This diagram shows the effects of blast fishing on reef slopes. Fish concentrate at the top of the reef slope so fishermen also concentrate their bomb fishing at the top of the reef slope. The blast causes an avalanche of coral and rubble which covers, smothers or destroys the corals further down the slope. Over 110 kilometers of reef were visually surveyed and over 105 of these had very serious destruction of the coral reefs.
The blasts change the 3 dimensional structure of a reef and the blasted areas no longer function to provide food or shelter to the reef inhabitants. Once the reef structure has been weakened or destroyed by blast fishing, it is much more susceptible to wave action and the reef is unable to maintain it’s role as a protector of coastlines. For example, Kapali, a large uninhabited coral cay off southeast Sabah has been heavily blasted; the reef crest is almost functionally non- existent and the reef slopes are completely destroyed. As a result the sand cay is subject to increased wave action, sediment movement patterns have changed and the island has been rapidly eroded.
Lightly bombed reefs are pockmarked with blast craters but most reefs in northern Sabah have a continuous band of coral rubble instead of a reef crest and upper reef slope. The lower reef slope is a mix of rubble, sand and overturned coral heads. Typically, at the base of the reef slope is a mound of coral boulders, which have been dislodged by a blast and then rolled down the slope in an underwater avalanche. The reef slopes are mostly dead coral, loose sand, rubble or rock but occasionally have overturned clams or coral heads with small patches of living tissue protruding from the rubble.

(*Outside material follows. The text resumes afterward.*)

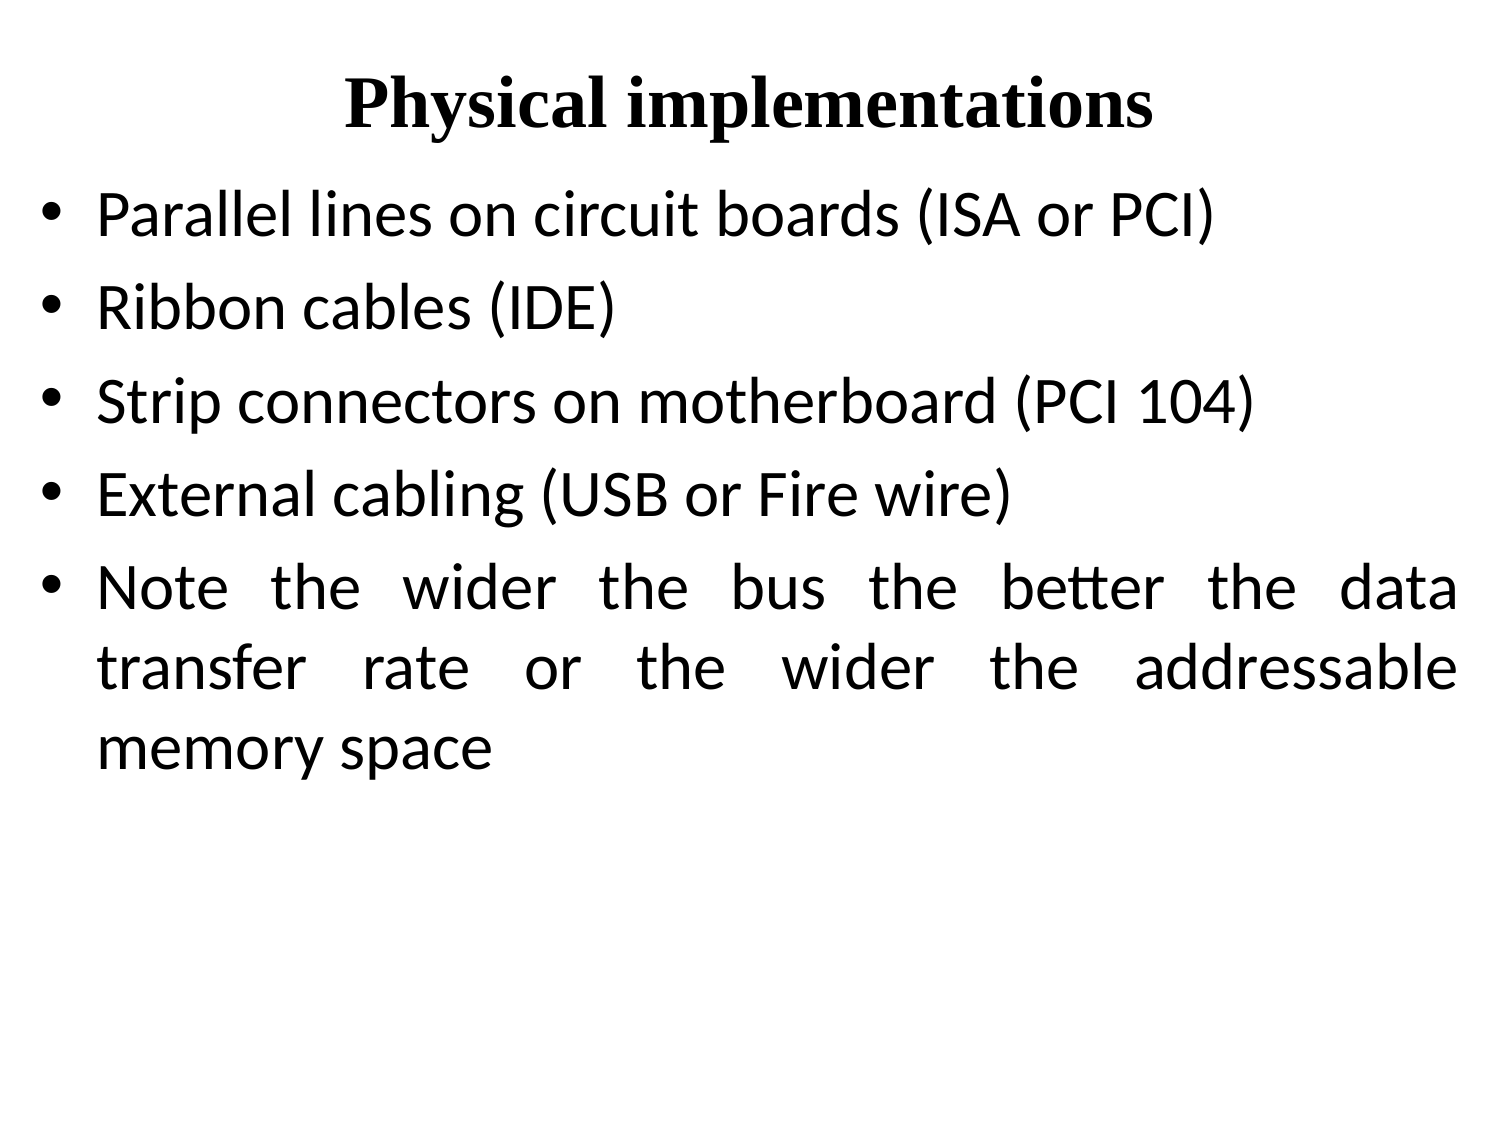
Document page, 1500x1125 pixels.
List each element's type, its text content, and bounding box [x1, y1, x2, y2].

list Parallel lines on circuit boards (ISA or PCI) Ribbon cables (IDE) Strip connectors on motherboard (PCI 104) External cabling (USB or Fire wire) Note the wider the bus the better the data transfer rate or the wider the addressable memory space [24, 162, 1475, 1088]
title Physical implementations [75, 45, 1425, 150]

Blast fishing is particularly destructive because of the direct effect on fish and invertebrates within the blast zone. Not only are the preferred species and sizes killed but the blast also kills all the fish in that area. After one blast fishing explosion, over 2500 dead fish were counted in an area of less than 100 m2. These were mostly damsel fish and small fusiliers but also included juveniles and adults of all reef species.
Occasionally, the remains of very large Porites bommies are found as fist sized lumps of rock which have fractured in an angular way.